Mijn familie stamt al vanaf 1600/1700 uit Leiden. Ik ben dus een echt (Leids) stadsmens. Ik ben geboren in 1958. Mijn ouders waren erg jong. Op hun 19e en 20e hadden zij al twee kinderen en twee  jaar later kwam mijn zus. Mijn oudere broer scheelt elf maanden met mij. Ik zeg altijd dat ik ben opgegroeid, meer dan opgevoed. Het was het begin van de hippietijd. Ik was vroegwijs. Door de verschillende karakters van mijn ouders heb ik twee verschillende voorbeelden in mijn leven gehad. Van mijn moeder heb ik het lieve, het verzorgende meegekregen. Van mijn vader het rebelse, het ondernemende.

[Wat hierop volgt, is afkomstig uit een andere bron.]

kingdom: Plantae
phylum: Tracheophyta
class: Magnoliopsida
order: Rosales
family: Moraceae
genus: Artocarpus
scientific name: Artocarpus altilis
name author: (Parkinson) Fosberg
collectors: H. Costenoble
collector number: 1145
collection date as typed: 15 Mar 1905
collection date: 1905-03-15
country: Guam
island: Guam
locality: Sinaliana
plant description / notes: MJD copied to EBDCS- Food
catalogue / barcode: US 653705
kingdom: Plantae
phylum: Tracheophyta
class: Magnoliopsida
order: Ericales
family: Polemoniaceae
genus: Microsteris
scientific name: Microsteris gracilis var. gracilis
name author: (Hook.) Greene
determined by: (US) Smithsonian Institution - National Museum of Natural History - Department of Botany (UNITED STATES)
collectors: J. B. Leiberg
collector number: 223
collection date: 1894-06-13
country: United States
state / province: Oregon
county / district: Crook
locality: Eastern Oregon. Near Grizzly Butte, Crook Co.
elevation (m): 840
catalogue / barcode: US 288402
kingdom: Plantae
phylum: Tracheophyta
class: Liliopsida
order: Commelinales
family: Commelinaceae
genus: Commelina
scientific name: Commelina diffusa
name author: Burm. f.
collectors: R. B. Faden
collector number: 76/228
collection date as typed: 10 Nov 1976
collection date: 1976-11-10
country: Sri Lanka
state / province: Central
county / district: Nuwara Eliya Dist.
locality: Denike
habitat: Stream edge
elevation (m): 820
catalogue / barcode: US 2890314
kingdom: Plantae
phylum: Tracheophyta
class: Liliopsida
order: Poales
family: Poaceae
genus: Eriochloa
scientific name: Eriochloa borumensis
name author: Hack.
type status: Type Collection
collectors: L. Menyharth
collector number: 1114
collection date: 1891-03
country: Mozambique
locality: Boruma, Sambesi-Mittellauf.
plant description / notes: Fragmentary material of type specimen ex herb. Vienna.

Mijn ouders hebben de kiem voor mijn hang naar het buitenleven gelegd. Wij zijn vaak naar het Pan van Persijn geweest en naar de plassen en gingen altijd kamperen aan het IJsselmeer. Na hun scheiding, ik was dertien jaar, is mijn vader verhuisd naar Friesland, waar hij samen met zijn tweede vrouw bouwvallige boerderijen omtoverde in prachtige landhuizen.

Op de middelbare school, ik was zestien, ben ik wakker geschud over het milieu. Een leerkracht had een opruimactie georganiseerd. Met een prikkertje gingen wij al het vuil in de buurt opruimen. Toen zagen wij ineens hoeveel troep er lag, en hoe niet normaal dat eigenlijk is.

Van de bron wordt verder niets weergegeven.